Why? Because admitting you're weak in an area feels like admitting you're not a good clinician. Especially if it's something you "should" already know. Especially if you've been practicing for years and it feels too late to admit you never really learned this properly.
But here's the reality: every single experienced clinician has gaps. The difference between good ones and mediocre ones isn't whether gaps exist - it's whether they acknowledge them and work to fill them.
The Real Clinical Skill Gaps Nobody Talks About
Let's get specific about the gaps that actually impact your practice, not the ones that sound impressive on a resume.Some common gaps that affect real clinical work:
Communication gaps: Great at designing interventions but terrible at explaining them to families in plain language. You can write a beautiful behavior plan that nobody implements because you can't translate behavioral jargon into something a stressed parent can actually use.
Data analysis gaps: Amazing with kids but struggle with data analysis. You have great rapport, you're creative with programming, but when it's time to look at trend lines and make data-based decisions, you're basically guessing and hoping you're right.
Adaptation gaps: Know the research backwards and forwards but can't adapt interventions to real-world constraints. Your procedures are theoretically perfect but practically impossible, and you don't know how to modify them without feeling like you're compromising quality.
Foundation gaps: Still shaky on the fundamentals. Your functional assessment skills aren't as solid as they should be. Your understanding of schedules of reinforcement is more surface-level than you'd like. You can implement protocols but you're not entirely sure you could design them from scratch.

Supervision gaps: Excellent clinicians but terrible supervisors. You can run your own cases beautifully, but when it's time to train or give feedback to RBTs, you either avoid it or do it so poorly that your staff dreads meetings with you.
None of this means you're a bad behavior analyst. It means you're a human one with a finite amount of training and experience. The question is: what are you going to do about it?

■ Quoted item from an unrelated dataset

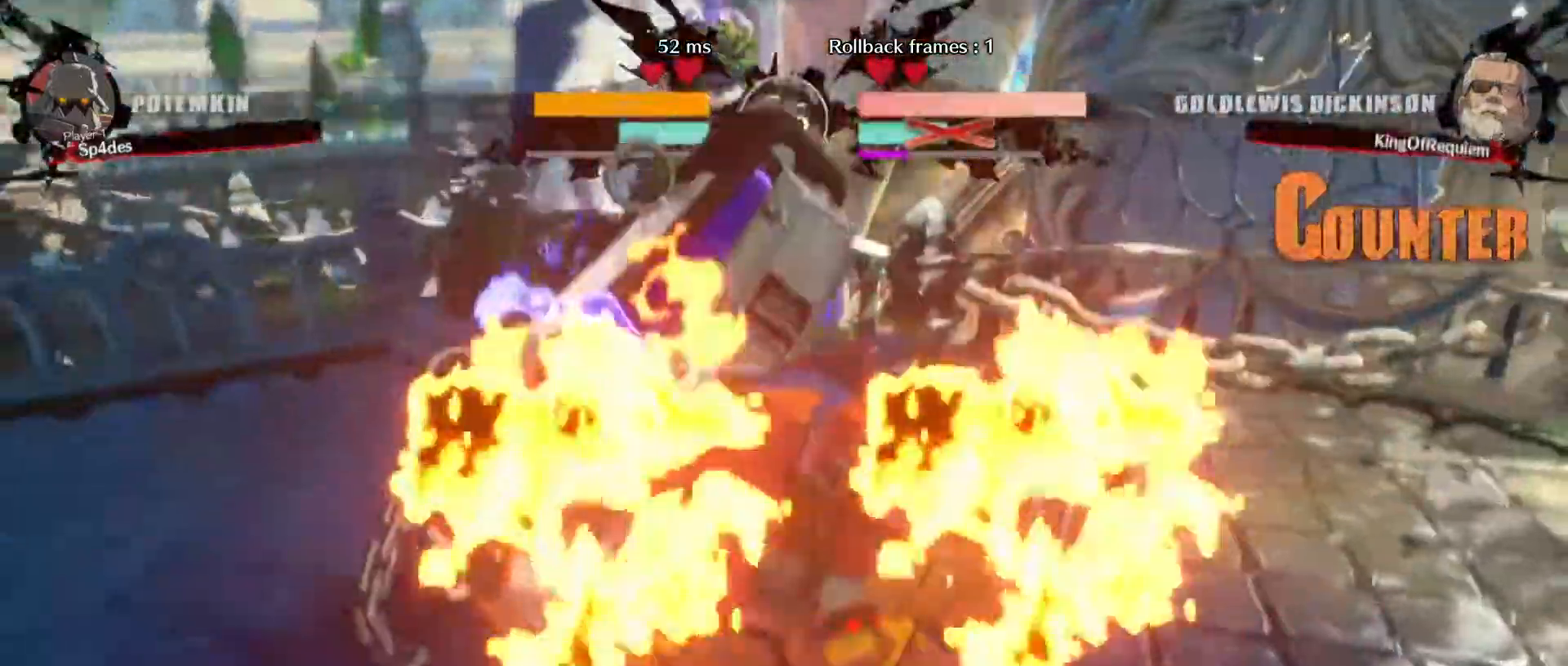
{"buttons": [], "left_stick": "center", "events": []}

The Self-Audit Process for ABA Professional Development
Here's how to actually figure out where your skill gaps are, not where you think they should be or where someone else's gaps are.
Start with your current caseload. What aspects of your job make you anxious? Not the normal "I hope this works" kind of anxiety - the "I really hope nobody asks me to explain this" kind. What do you avoid doing if you can get away with it? What do you outsource or defer when you should probably be handling it yourself?
Look at your problem cases. Not the ones that are hard because the behavior is complex - the ones that are hard because you're not sure what you're doing wrong. Is there a pattern? Are they all cases that require a particular skill you're weak in? Do they all involve a specific type of family dynamic you don't know how to navigate? Do they all need a technical skill you never quite mastered?
Ask yourself what feedback you consistently get, especially the kind that stings a little. Do supervisors regularly have to remind you about the same things? Do families repeatedly misunderstand your explanations? Do your RBTs struggle to implement your plans in specific, consistent ways? That feedback is data, even when it's uncomfortable.
Think about the last time you were genuinely stumped. Not challenged - stumped. What skill would have helped you in that situation? That's probably a gap worth addressing.
And here's the hard one: what parts of ABA practice do you actively avoid because you know you're not good at them? Maybe you steer clear of cases with certain characteristics. Maybe you defer certain types of assessments to others when you could be doing them yourself. Maybe you've structured your practice to minimize exposure to your weak areas. That's strategic, but it also means those gaps will never close.
Prioritizing Which Skills to Actually Develop
You can't fix everything at once, so you need to prioritize. Here's how to figure out what matters most.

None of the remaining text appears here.